We believe revitalizing journal articles will have a significant impact on the scientific community. The traditional article format no longer effectively supports the research in the electronic age. The number of articles researchers need to read in order to keep up with their field has increased significantly in the last decades. In addition, there is an increasing number of articles that report data generated in a high-throughput manner and the primary method of exploring these data is through a database, not through the article itself. In part, these phenomena are due to the increasing reliance on cyberinfrastructure to perform research. It is thus a natural response to use cyberinfrastructure to address this situation. Indeed, our initial tests have proven quite successful. A large group of students in the UCSD School of Pharmacy and Pharmaceutical Sciences were shown an eight minute pubcast of a recently published paper and were then quizzed on their comprehension. Their results were compared to students who were given the paper and eight minutes in which to read it. The pubcast group largely outperformed the paper group and, perhaps more importantly, greatly enjoyed the experience.

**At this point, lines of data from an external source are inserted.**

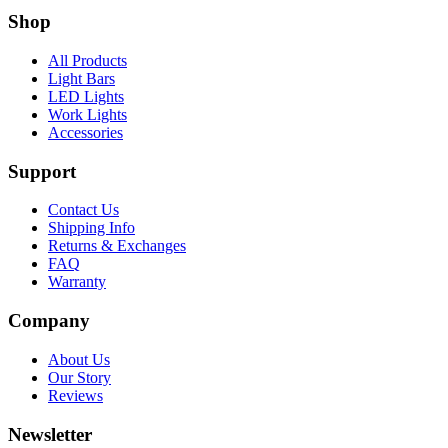
Shop
All Products
Light Bars
LED Lights
Work Lights
Accessories
Support
Contact Us
Shipping Info
Returns & Exchanges
FAQ
Warranty
Company
About Us
Our Story
Reviews
Newsletter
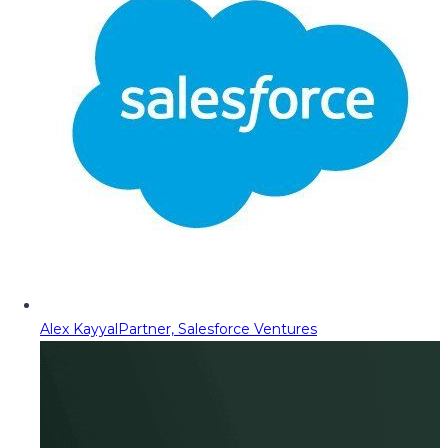
Alex Kayyal
Partner, Salesforce Ventures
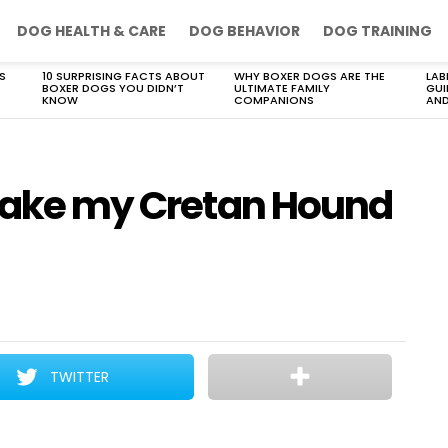
DOG HEALTH & CARE
DOG BEHAVIOR
DOG TRAINING
S
10 SURPRISING FACTS ABOUT
WHY BOXER DOGS ARE THE
LAB
BOXER DOGS YOU DIDN’T
ULTIMATE FAMILY
GUI
KNOW
COMPANIONS
AND
 take my Cretan Hound
TWITTER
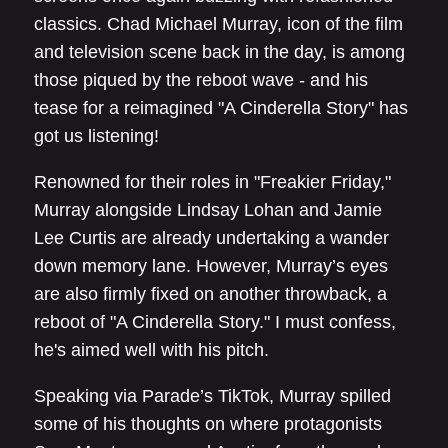
classics. Chad Michael Murray, icon of the film
and television scene back in the day, is among
those piqued by the reboot wave - and his
tease for a reimagined "A Cinderella Story" has
got us listening!
Renowned for their roles in "Freakier Friday,"
Murray alongside Lindsay Lohan and Jamie
Lee Curtis are already undertaking a wander
down memory lane. However, Murray’s eyes
are also firmly fixed on another throwback, a
reboot of "A Cinderella Story." I must confess,
he's aimed well with his pitch.
Speaking via Parade’s TikTok, Murray spilled
some of his thoughts on where protagonists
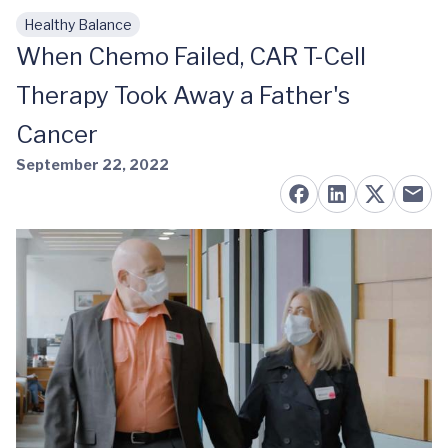
Healthy Balance
Skip to main content
When Chemo Failed, CAR T-Cell
Therapy Took Away a Father's
Cancer
September 22, 2022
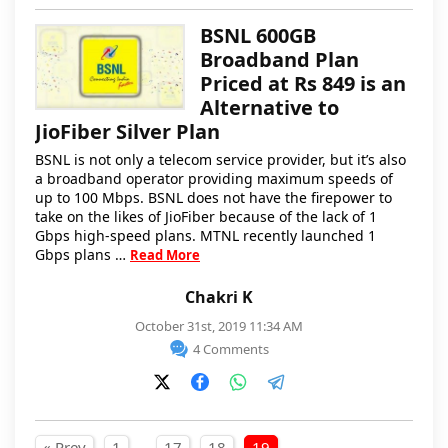
BSNL 600GB
Broadband Plan
Priced at Rs 849 is an
Alternative to
JioFiber Silver Plan
BSNL is not only a telecom service provider, but it’s also
a broadband operator providing maximum speeds of
up to 100 Mbps. BSNL does not have the firepower to
take on the likes of JioFiber because of the lack of 1
Gbps high-speed plans. MTNL recently launched 1
Gbps plans …
Read More
Chakri K
October 31st, 2019 11:34 AM
4 Comments
…
« Prev
1
17
18
19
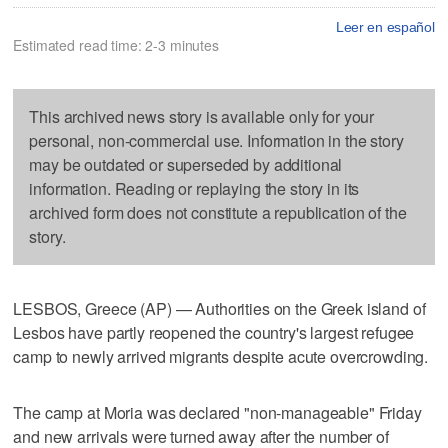
Leer en español
Estimated read time: 2-3 minutes
This archived news story is available only for your
personal, non-commercial use. Information in the story
may be outdated or superseded by additional
information. Reading or replaying the story in its
archived form does not constitute a republication of the
story.
LESBOS, Greece (AP) — Authorities on the Greek island of
Lesbos have partly reopened the country's largest refugee
camp to newly arrived migrants despite acute overcrowding.
The camp at Moria was declared "non-manageable" Friday
and new arrivals were turned away after the number of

SciVee and the BioLit tools will complement similar efforts such as the Stuctured Digital Abstract,¹² MutationFinder,¹³ and BioCreAtIvE.¹⁴ We hope that the scientific community will embrace these efforts and use cyberinfrastructure to its fullest capacity to make scientific communication more enjoyable and effective.

Acknowledgement
This work is supported by grants 0544575 and 0732706 from the National Science Foundation

¹Public Library of Science – http://www.plos.org
²RCSB Protein Data Bank – http://www.pdb.org
³Bourne, P. "Will a biological database be different from a biological journal?" PLoS computational biology 2005, Vol. 1, no. 3, pp. 179-181.
⁴Seringhaus, M. R., Gerstein, M. B. "Publishing perishing? Towards tomorrow's information architecture," BMC bioinformatics 2007, Vol. 8, pp. 17.
⁵Berners-Lee, T., Hall, W., Hendler. J., Shadbolt, N., Weitzner, D. J. "Computer science. Creating a science of the Web," Science (New York, NY 2006, Vol. 313, no. 5788, pp. 769-771.
⁶Creative Commons Attribution License - http://www.plos.org/journals/license.html
⁷Kouranov, A., Xie, L., de la Cruz, J., Chen, L., Westbrook, J., Bourne, P. E., Berman, H. M. "The RCSB PDB information portal for structural genomics," Nucleic acids research 2006, Vol. 34 (Database issue), pp. D302-305.
⁸Ashburner, M., Ball, C. A., Blake, J. A., Botstein, D., Butler, H., Cherry, J. M., Davis, A. P., Dolinski, K., Dwight, S. S., Eppig, J. T. et al. "Gene ontology: tool for the unification of biology. The Gene Ontology Consortium" Nature genetics 2000, Vol. 25, no. 1, pp. 25-29.
⁹Harris, M. A., Clark, J., Ireland. A., Lomax, J., Ashburner, M., Foulger, R., Eilbeck, K., Lewis, S., Marshall, B., Mungall, C. et al. "The Gene Ontology (GO) database and informatics resource," Nucleic acids research 2004, Vol. 32(Database issue), pp. D258-261.
¹⁰Medical Subject Headings - http://www.nlm.nih.gov/mesh
¹¹SciVee - http://www.scivee.com
¹²Gerstein, M., Seringhaus, M., Fields, S. "Structured digital abstract makes text mining easy," Nature 2007, Vol. 447, no. 7141, pp.142.
¹³Caporaso, J. G., Baumgartner, W. A., Jr., Randolph, D. A., Cohen, K. B., Hunter, L. "MutationFinder: A high-performance system for extracting point mutation mentions from text," Bioinformatics (Oxford, England) 2007.
¹⁴Hirschman, L., Yeh, A., Blaschke, C., Valencia, A. "Overview of BioCreAtIvE: critical assessment of information extraction for biology," BMC bioinformatics 2005, Vol. 6, suppl. 1, pp. S1.